China has lifted a 14 year-old ban prohibiting the maunfacturing and sale of game consoles within the country.
For over a decade, the manufacturing and selling of game consoles has been banned in China, forcing gamers to rely on pirated means in order to play the latest games and gaming hardware. But now, China has lifted the ban and has even allowed console manufacturers to ply their trade in the country’s Shanghai Free-Trade Zone.
Back in 2000, China implemented a blanket restriction that forbade the manufacturing and selling of console games and hardware, citing concerns over violent content and the potential moral decay such content could cause as the reasoning behind the ban. Despite the ban’s implementation, crafty Chinese gamers still found ways to get their hands on game consoles and popular game titles (including violent ones) via black market suppliers who smuggled the hardware into the country illegally. Naturally, because of the absence of access to console-based games, PC, online, and mobile games flourished in the country during the time of the ban.

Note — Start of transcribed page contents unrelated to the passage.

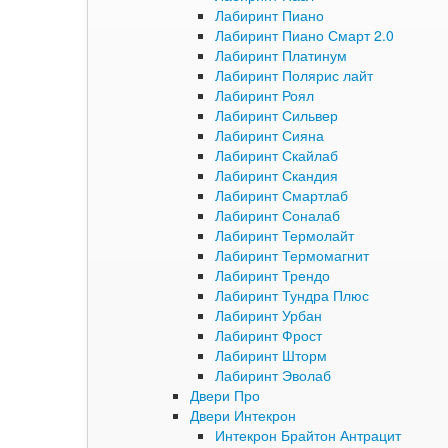
Лабиринт Пиано
Лабиринт Пиано Смарт 2.0
Лабиринт Платинум
Лабиринт Полярис лайт
Лабиринт Роял
Лабиринт Сильвер
Лабиринт Сияна
Лабиринт Скайлаб
Лабиринт Скандия
Лабиринт Смартлаб
Лабиринт Соналаб
Лабиринт Термолайт
Лабиринт Термомагнит
Лабиринт Трендо
Лабиринт Тундра Плюс
Лабиринт Урбан
Лабиринт Фрост
Лабиринт Шторм
Лабиринт Эволаб
Двери Про
Двери Интекрон
Интекрон Брайтон Антрацит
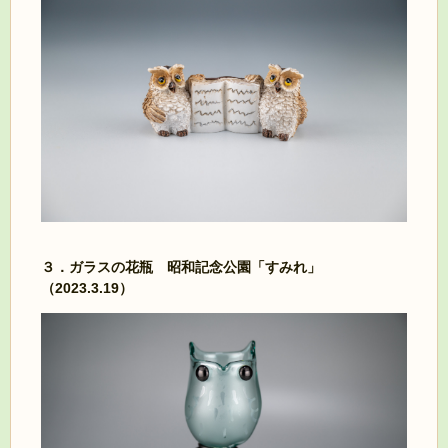
３．ガラスの花瓶 昭和記念公園「すみれ」
（2023.3.19）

Now that the ban has been lifted, manufacturers can freely create and distribute gaming consoles for sale within the country as long as they operate out of the Shanghai Free-Trade Zone (many game manufacturing contractors are already based in China but were forced to outsource their manufacturing operations outside of the country while the ban was in place). China’s lifting of the ban is no-doubt good news for major console manufacturers like Sony, Microsoft, and Nintendo.